Declaration of Law by Court Will Have Retrospective Effect If Not Otherwise Stated Specifically:
Updated: Jul 7
( Supreme Court )
In a recent instance, the Supreme Court ruled that a court's pronouncement of law will take effect retroactively if it is not expressed explicitly.
The inter-se seniority for Munsiffs appointed through direct recruitment on the recommendation of the State Public Service Commission is to be determined on the basis of their inter-se merit at the time of selection rather than roster points, Justice Surya Kant and JB Pardiwala bench stated while upholding the order of the Jammu and Kashmir and Ladakh High Court.

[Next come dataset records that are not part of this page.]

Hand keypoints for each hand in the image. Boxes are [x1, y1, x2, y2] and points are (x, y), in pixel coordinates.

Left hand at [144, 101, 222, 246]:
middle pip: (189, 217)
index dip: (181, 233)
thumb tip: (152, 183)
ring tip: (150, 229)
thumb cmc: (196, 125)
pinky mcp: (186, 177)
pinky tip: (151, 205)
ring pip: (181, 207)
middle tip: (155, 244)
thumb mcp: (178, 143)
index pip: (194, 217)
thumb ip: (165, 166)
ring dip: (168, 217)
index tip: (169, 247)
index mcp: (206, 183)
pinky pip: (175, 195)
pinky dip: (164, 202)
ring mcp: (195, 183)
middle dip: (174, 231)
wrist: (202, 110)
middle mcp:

The court further noted that the ruling in Bimlesh Tanwar v. State of Haryana, (2003) 5 SCC 604, which ruled that the ruling in P.S. Ghalaut v. State of Haryana, (1995) 5 SCC 625, was retrospective and not an example of sound legal reasoning, was not a precedent-setting decision.
According to article 16 (4) of the Indian constitution, those who are economically or socially disadvantaged are given representation. Article 16 also affects hiring decisions; nevertheless, it makes no mention of seniority-based hiring practices.
Roster points are therefore not predetermined according to seniority. Affirmative action will be extended if that happens, which is expressly against the constitution's provisions. Our opinion is that the P.S. Ghalaut judgment does not provide a good legal precedent.
The court referenced the decision of P.V. George v. the State of Kerala, (2007) 3 SCC 557, in which it was stated that the law would apply retroactively unless it was specifically overturned by the court.